昼前に少し車を運転していたら、おそらく初詣に向かうのであろう、渋滞する車列の群れに不覚にも飲み込まれた。
飲み込まれた数分後にUターンして無事脱出することが出来たけれど、あの渋滞っぷりでは目的地に到着するのに1時間では足りないだろう。
しかし人々は初詣に向かう。
まあ年に一度の恒例行事である。
2〜3時間の我慢くらいは許容範囲なのだろう。

しかし多くの人々に、たぶん日本全国では数百万人か、いや軽く1千万人以上かもしれない、そんな多くの人々が数時間の渋滞の我慢を乗り越えて初詣に向かうほどに、正月のスペシャルイベント感は強力なのであろう。

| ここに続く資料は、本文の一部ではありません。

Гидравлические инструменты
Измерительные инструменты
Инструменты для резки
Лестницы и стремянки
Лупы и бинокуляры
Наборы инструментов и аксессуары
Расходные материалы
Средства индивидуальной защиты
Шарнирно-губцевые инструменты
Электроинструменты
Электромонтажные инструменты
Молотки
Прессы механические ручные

このような年中行事が、人々を動員するパワーはほんとうに凄い。
毎年のことなので、ひどい渋滞が発生するのは最初から分かっているのだから、少し日をズラすとか、あまり人出のない近所のマイナーな神社に行くとかすればいいのにと思う。
実際、そういう人も多いだろう。
しかし、それでもなお正月の内にメジャーなところへ初詣に行かないと気が済まない、という人が後を絶たないのもまた間違いない。

人類がロケットで月の地面を踏んで既に48年、コンピューターの囲碁・将棋の実力が人間をいよいよ引き離そうかという現代の世の中で、正月に初詣しないと気が済まない人々が多数に上るというのは、やや不思議に思える。
しかしそれこそが社会的習俗の力であり、人間というものの特性をよく表しているのかもしれない。

それに「年末年始」があるおかげで、年越し蕎麦やおせちが売れる。
初詣客を迎える神社仏閣も、その周辺の駐車場も一世一代の稼ぎ時だ。
正月以外にも年に何度か「ハレ」の時があることによって、消費者の財布の紐がいっせいに緩むというのは疑いようがない「ハレ」のメリットである。

そして散財する方の消費者の立場に立つなら、年に数回、精神のリフレッシュに非日常の空気を味わう「ハレ」の日が必要ということなのだろう。
しかし正月早々レジに立つ某ハンバーガー店の従業員には、しばらくハレの日はお預けである。
20年も昔なら、正月は2日3日までたいていの店は休みで、しんと静まり返った街の感じが正月気分を否が応でも演出していたものである。
ということで、正月も店を開けて商売に精を出すのもいいが、それによって肝心の正月気分が削がれるとしたら少し皮肉だな、などと正月早々どうでもいいことを思った。